>> start Extracted text

Saturday, January 30, 2010

Trading Energy Futures Like The Gasoline, The Heating Oil & The Natural Gas Can Make You A Fortune

 


Trading Energy Futures Like The Gasoline, The Heating Oil & The Natural Gas Can Make You A Fortune
We all know the importance of oil for the global economy. In
the summer of 2008 when crude oil prices skyrocketed from
$60-70 to more than $140 per barrel in a matter of just few
months, the global economy came to a screeching halt. Energy
is the driver of any economy. When energy prices go up, the
cost of living increases and inflation takes hold of the
economy. Energy will be the focal point of the global
economy for many many decades. Without energy no economy can
function. Imagine passing this winter without heating oil
heating your house. This should tell you the importance of
energy in our lives. Trading energy futures like crude oil,
heating oil, gasoline and natural gas has made many people a
fortune. The good thing is that you too can trade these
futures and profit from something that is the get more and
more important in the forseeable future.

The world's largest energy futures exchange is the New York
Mercantile Exchange (NYMEX). NYMEX trades futures contracts
for crude oil, natural gas, heating oil, gasoline, coal,
electricity and propane. Visiting the NYMEX website can give
you a lot of useful information about calendars and the
margin requirements for each contract.

For smaller traders, NYMEX also offers e-mini versions of
these contracts for oil and natural gas with much lower
margin requirements. These e-mini oil and gas futures
contracts also get traded on the GLOBEX network of Chicago
Mercantile Exchange (CME).

>> end Extracted text

• The exercise
According to the post on energy futures trading, what is the world's largest energy futures exchange?

>> start Data shown

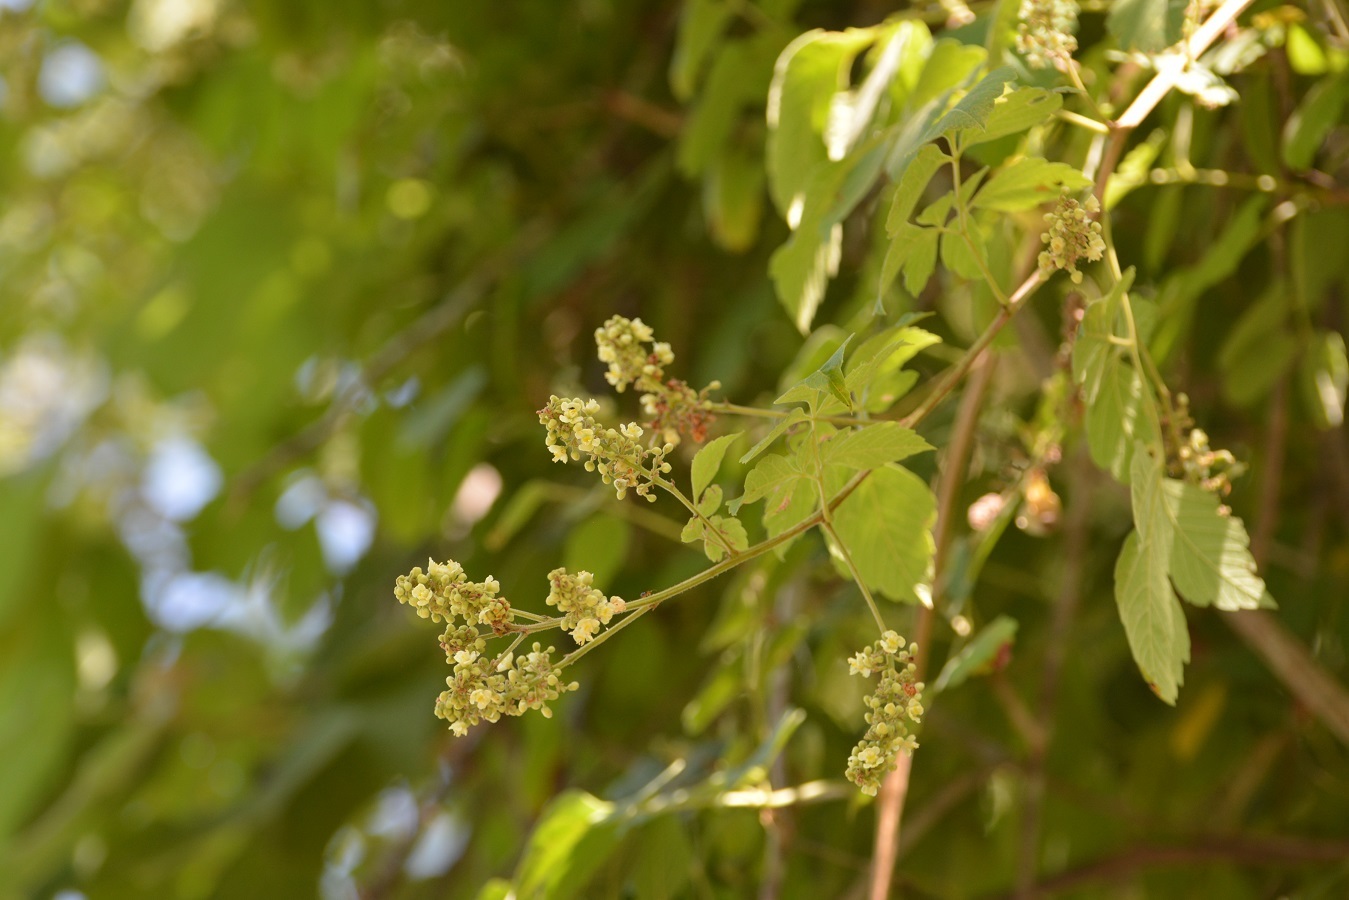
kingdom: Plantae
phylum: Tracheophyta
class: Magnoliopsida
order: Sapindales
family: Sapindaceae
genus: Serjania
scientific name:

>> end Data shown

• Response
The New York Mercantile Exchange (NYMEX).